Milady frissonna par tout son corps. Ces paroles de Felton passaient comme une glace par toutes ses veines.
—Ainsi, reprit lord Winter en riant, ces beaux cheveux savamment étalés, cette peau blanche et ce langoureux regard ne t’ont pas encore séduit, cœur de pierre!
—Non, milord, répondit l’impassible jeune homme, et croyez-moi bien, il faut plus que des manèges et des coquetteries de femmes pour me corrompre.

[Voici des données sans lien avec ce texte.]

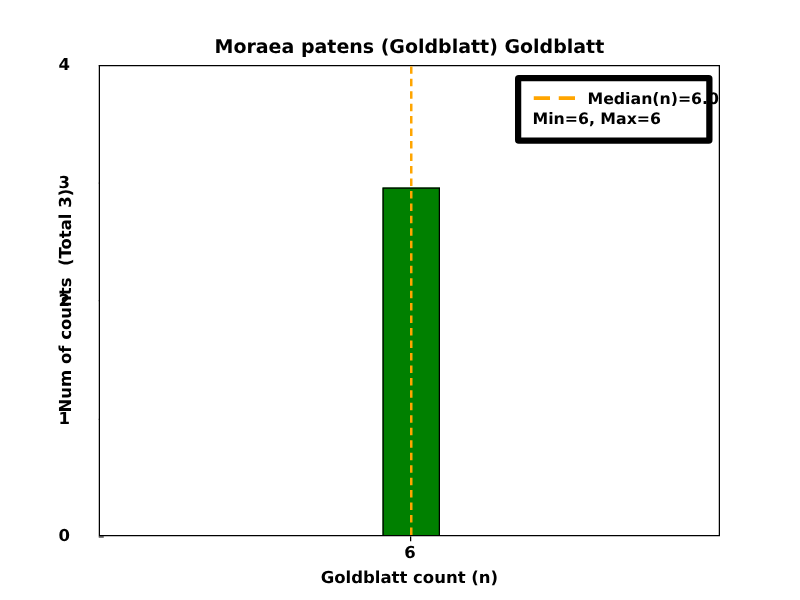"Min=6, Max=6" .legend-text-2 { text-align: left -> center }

—En ce cas, mon brave lieutenant, laissons milady chercher autre chose et allons souper: ah! sois tranquille, elle a l’imagination féconde, et le second acte de la comédie ne tardera pas à suivre le premier.
Et à ces mots lord Winter passa son bras sous celui de Felton et l’emmena en riant.
—Oh! je trouverai bien ce qu’il te faut, murmura milady entre ses dents; sois tranquille, pauvre moine manqué, pauvre soldat converti qui t’es taillé ton uniforme dans un froc.
—A propos, reprit de Winter en s’arrêtant sur le seuil de la porte, il ne faut pas, milady, que cet échec vous ôte l’appétit. Tâtez de ce poulet et de ces poissons que je n’ai pas fait empoisonner, sur l’honneur. Je m’accommode assez de mon cuisinier, et comme il ne doit pas hériter de moi, j’ai en lui pleine et entière confiance. Faites comme moi. Adieu, chère sœur! à votre prochain évanouissement.
C’était tout ce que pouvait supporter milady: et lorsqu’elle se vit seule, une nouvelle crise de désespoir la prit; elle jeta les yeux sur la table, vit briller un couteau, s’élança et le saisit; mais son désappointement fut cruel; la lame en était ronde et d’argent flexible.
Un éclat de rire retentit derrière la porte mal fermée, et la porte se rouvrit.